[Transcribed page contents]
[Start of Attachment]
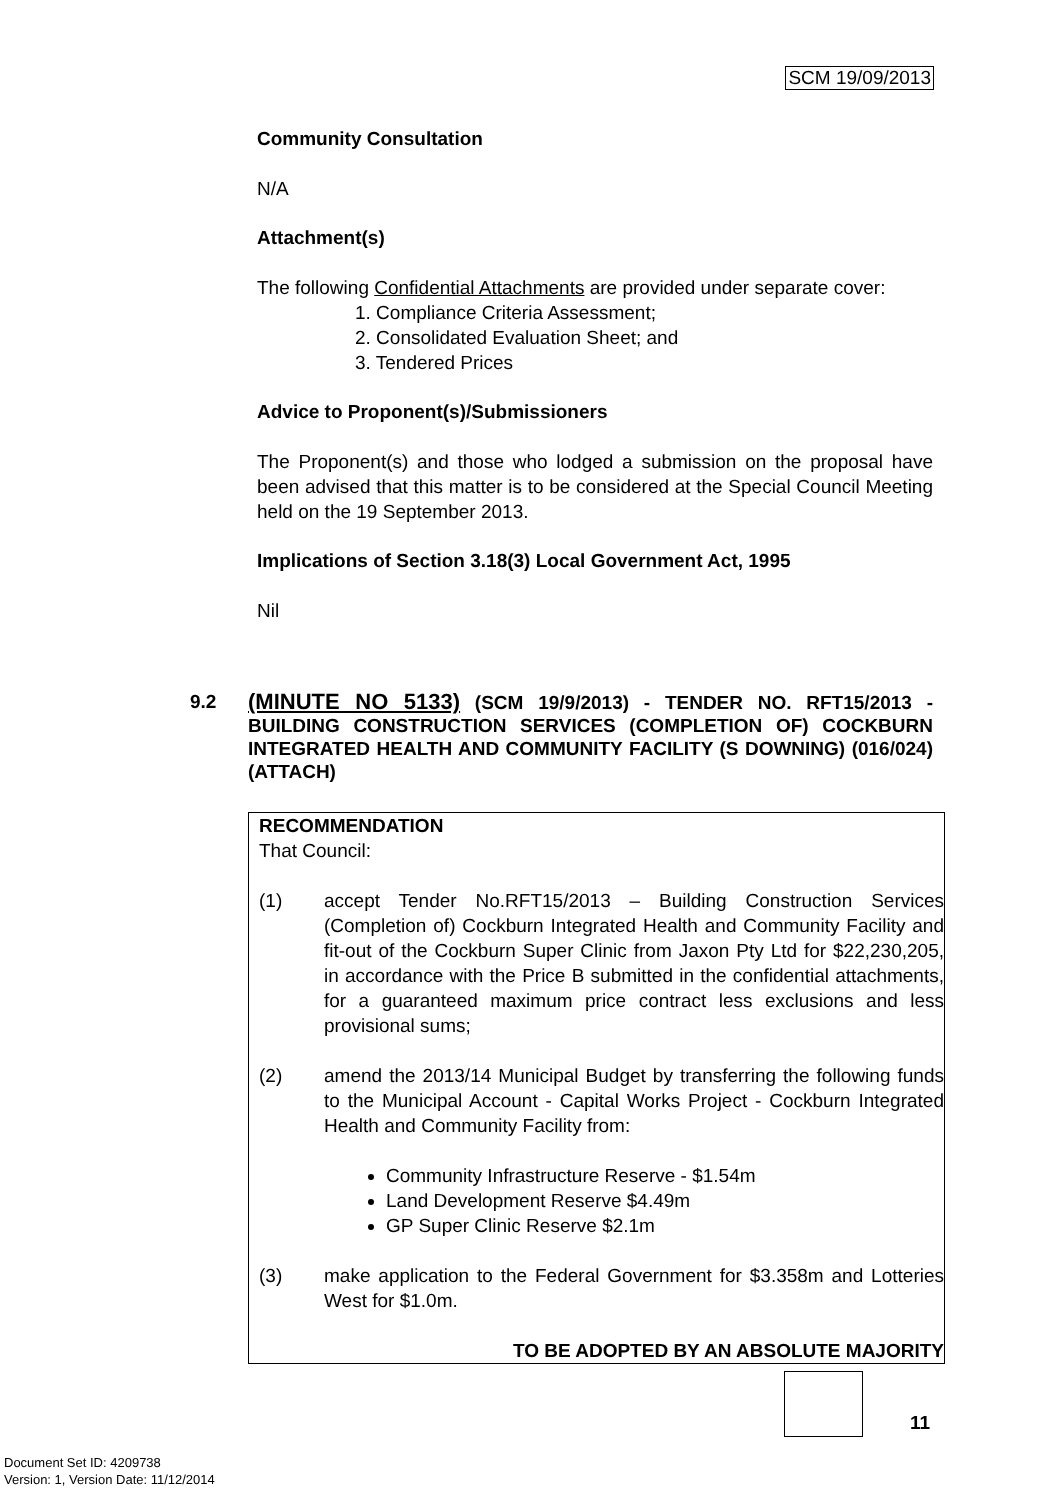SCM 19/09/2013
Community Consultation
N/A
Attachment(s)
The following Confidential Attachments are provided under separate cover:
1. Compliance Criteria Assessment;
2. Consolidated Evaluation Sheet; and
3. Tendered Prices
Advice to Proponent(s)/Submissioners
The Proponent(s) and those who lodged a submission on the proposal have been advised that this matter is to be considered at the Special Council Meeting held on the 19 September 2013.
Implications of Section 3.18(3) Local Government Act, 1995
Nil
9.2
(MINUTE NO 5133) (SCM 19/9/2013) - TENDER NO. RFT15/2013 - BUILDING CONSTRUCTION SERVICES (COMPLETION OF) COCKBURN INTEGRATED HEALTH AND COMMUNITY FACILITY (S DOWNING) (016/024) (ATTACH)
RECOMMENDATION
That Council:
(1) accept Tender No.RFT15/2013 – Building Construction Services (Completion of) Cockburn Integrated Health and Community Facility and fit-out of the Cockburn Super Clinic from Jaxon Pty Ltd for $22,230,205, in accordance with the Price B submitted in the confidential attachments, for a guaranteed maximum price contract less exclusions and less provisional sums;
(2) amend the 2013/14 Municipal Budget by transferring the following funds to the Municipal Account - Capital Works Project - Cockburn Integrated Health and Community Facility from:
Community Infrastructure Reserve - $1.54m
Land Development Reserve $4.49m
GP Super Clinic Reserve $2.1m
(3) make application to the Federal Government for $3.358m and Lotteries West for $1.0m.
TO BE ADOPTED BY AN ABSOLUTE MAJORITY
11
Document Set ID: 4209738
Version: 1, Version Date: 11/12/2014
[End of Attachment]
## WHAT THIS TASK INVOLVES
Find every line in the records that has the word "Government". Copy those lines.

## TASK SOLUTION
Implications of Section 3.18(3) Local Government Act, 1995
(3) make application to the Federal Government for $3.358m and Lotteries West for $1.0m.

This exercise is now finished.